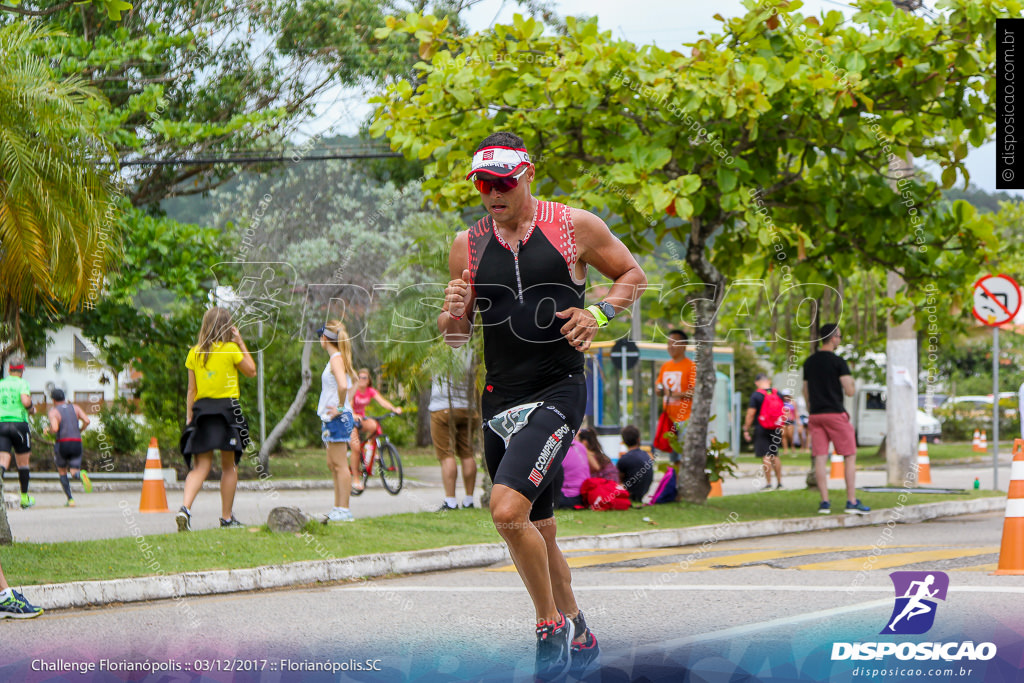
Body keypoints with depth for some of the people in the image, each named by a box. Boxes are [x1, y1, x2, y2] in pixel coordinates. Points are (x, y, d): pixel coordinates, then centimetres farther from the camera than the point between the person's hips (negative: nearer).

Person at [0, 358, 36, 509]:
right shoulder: (22, 384, -2)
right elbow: (25, 401, -17)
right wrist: (32, 409, 4)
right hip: (19, 422, -3)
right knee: (23, 462, 11)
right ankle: (25, 498, 18)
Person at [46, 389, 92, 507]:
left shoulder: (54, 411, -1)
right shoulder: (75, 408, 12)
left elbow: (54, 428, -18)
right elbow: (87, 421, -2)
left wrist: (50, 431, 6)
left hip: (61, 444, -2)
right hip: (76, 444, 2)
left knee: (62, 471, 20)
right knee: (74, 472, 5)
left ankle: (70, 499, 9)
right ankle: (81, 475, -35)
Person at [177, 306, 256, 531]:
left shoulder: (194, 353, 5)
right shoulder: (231, 350, -5)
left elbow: (191, 390, 6)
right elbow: (251, 371, 9)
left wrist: (189, 417, 10)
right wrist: (241, 343, 12)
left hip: (201, 409, 3)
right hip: (227, 408, -3)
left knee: (201, 466, 1)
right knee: (229, 466, 8)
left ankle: (185, 508, -21)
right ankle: (227, 518, 11)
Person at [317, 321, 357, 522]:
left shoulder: (336, 359, -14)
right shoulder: (337, 358, 16)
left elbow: (343, 385, -31)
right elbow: (349, 388, 28)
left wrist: (340, 408, -21)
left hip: (337, 418, -10)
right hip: (331, 418, 10)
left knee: (340, 465, -9)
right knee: (332, 464, 14)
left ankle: (344, 510, -8)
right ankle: (338, 508, 19)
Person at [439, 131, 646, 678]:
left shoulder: (575, 227, -2)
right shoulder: (468, 245, 7)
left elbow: (633, 274, 11)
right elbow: (456, 338, 13)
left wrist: (598, 313, -7)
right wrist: (453, 314, -10)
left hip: (557, 392, -5)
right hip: (500, 400, 5)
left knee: (508, 510, -23)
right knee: (537, 531, 12)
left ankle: (551, 627, -6)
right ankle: (578, 638, 30)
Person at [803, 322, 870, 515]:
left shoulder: (809, 362, 10)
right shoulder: (838, 362, -9)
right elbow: (849, 391, -12)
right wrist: (851, 381, 9)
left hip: (815, 415, 6)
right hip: (835, 413, -5)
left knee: (820, 458, 3)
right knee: (850, 456, 2)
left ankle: (824, 501, -1)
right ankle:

=-=-=-=-=

◆ **THE TASK**: Once you find the line with "left shoulder: (194, 353, 5)" in the entries above, output it and each line after it up to and including the line with "left knee: (201, 466, 1)", and nothing else.

◆ **YOUR RESPONSE**:
left shoulder: (194, 353, 5)
right shoulder: (231, 350, -5)
left elbow: (191, 390, 6)
right elbow: (251, 371, 9)
left wrist: (189, 417, 10)
right wrist: (241, 343, 12)
left hip: (201, 409, 3)
right hip: (227, 408, -3)
left knee: (201, 466, 1)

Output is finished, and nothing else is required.